*** Begin section ***

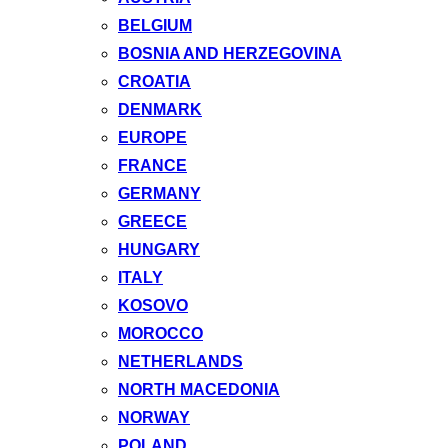
BELGIUM
BOSNIA AND HERZEGOVINA
CROATIA
DENMARK
EUROPE
FRANCE
GERMANY
GREECE
HUNGARY
ITALY
KOSOVO
MOROCCO
NETHERLANDS
NORTH MACEDONIA
NORWAY
POLAND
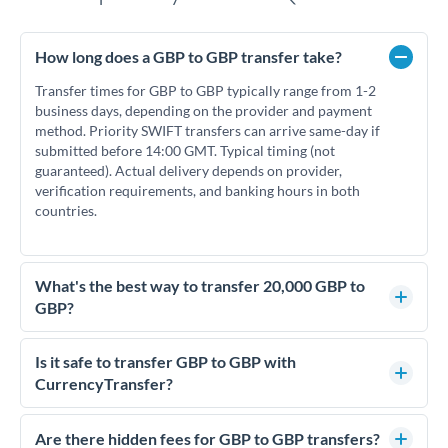
How long does a GBP to GBP transfer take?
Transfer times for GBP to GBP typically range from 1-2
business days, depending on the provider and payment
method. Priority SWIFT transfers can arrive same-day if
submitted before 14:00 GMT. Typical timing (not
guaranteed). Actual delivery depends on provider,
verification requirements, and banking hours in both
countries.
What's the best way to transfer 20,000 GBP to
GBP?
For transfers of 20,000 GBP, comparing exchange rates is
essential as rate differences can significantly impact how
Is it safe to transfer GBP to GBP with
much GBP you receive. CurrencyTransfer connects you with
CurrencyTransfer?
FCA-regulated specialists who can help you secure
Yes. CurrencyTransfer coordinates transfers through FCA-
competitive rates, often better than high-street banks.
regulated payment partners. Your funds are held in
Are there hidden fees for GBP to GBP transfers?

*** End section ***

WHAT YOU WILL DO:
Beginning at the line with "verification requirements, and" and stopping after the line with "CurrencyTransfer?", please write out every line of the data above exactly and nothing else.

WRITTEN REPLY:
verification requirements, and banking hours in both
countries.
What's the best way to transfer 20,000 GBP to
GBP?
For transfers of 20,000 GBP, comparing exchange rates is
essential as rate differences can significantly impact how
Is it safe to transfer GBP to GBP with
much GBP you receive. CurrencyTransfer connects you with
CurrencyTransfer?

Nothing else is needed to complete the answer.